* _Goal of the exercise_: Reproduce everything from the line containing "Rendered at 2001 by 1125 pixels." down to the line containing "table_cell [134, 253, 999, 989]", with "transcribe its text" replaced by "copy out its text" and nothing else changed.
Start of Exercise data
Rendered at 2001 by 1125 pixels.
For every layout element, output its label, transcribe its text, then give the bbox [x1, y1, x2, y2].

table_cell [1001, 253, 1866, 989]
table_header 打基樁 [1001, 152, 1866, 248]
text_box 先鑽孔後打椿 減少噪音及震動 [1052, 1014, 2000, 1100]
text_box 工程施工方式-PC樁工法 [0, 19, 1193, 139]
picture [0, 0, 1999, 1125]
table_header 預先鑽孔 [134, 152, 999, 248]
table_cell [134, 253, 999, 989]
End of Exercise data
Start of Exercise data
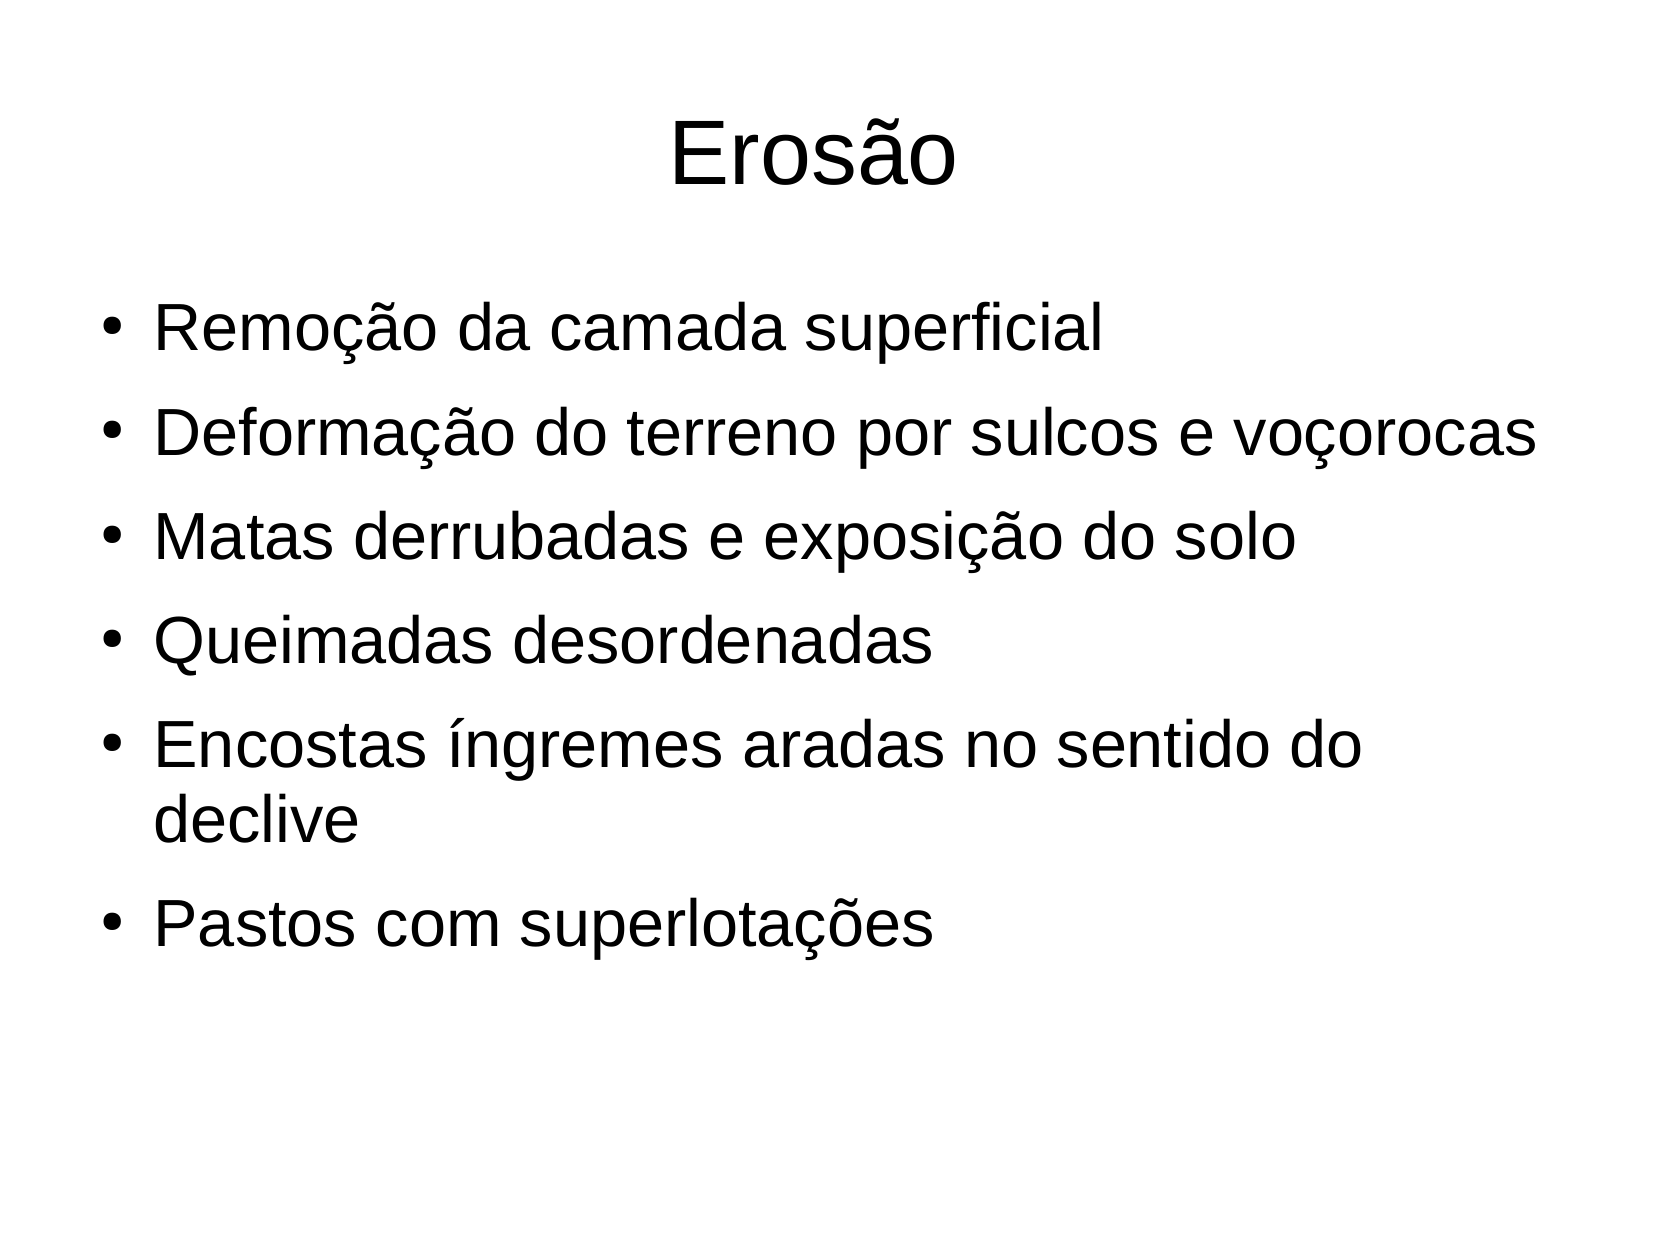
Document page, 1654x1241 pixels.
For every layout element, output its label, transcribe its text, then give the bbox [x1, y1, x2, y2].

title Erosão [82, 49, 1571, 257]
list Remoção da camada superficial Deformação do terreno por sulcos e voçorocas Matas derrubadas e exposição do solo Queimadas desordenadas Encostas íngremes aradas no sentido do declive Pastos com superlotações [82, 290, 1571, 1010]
End of Exercise data
* _Solution for this problem_:
Rendered at 2001 by 1125 pixels.
For every layout element, output its label, copy out its text, then give the bbox [x1, y1, x2, y2].

table_cell [1001, 253, 1866, 989]
table_header 打基樁 [1001, 152, 1866, 248]
text_box 先鑽孔後打椿 減少噪音及震動 [1052, 1014, 2000, 1100]
text_box 工程施工方式-PC樁工法 [0, 19, 1193, 139]
picture [0, 0, 1999, 1125]
table_header 預先鑽孔 [134, 152, 999, 248]
table_cell [134, 253, 999, 989]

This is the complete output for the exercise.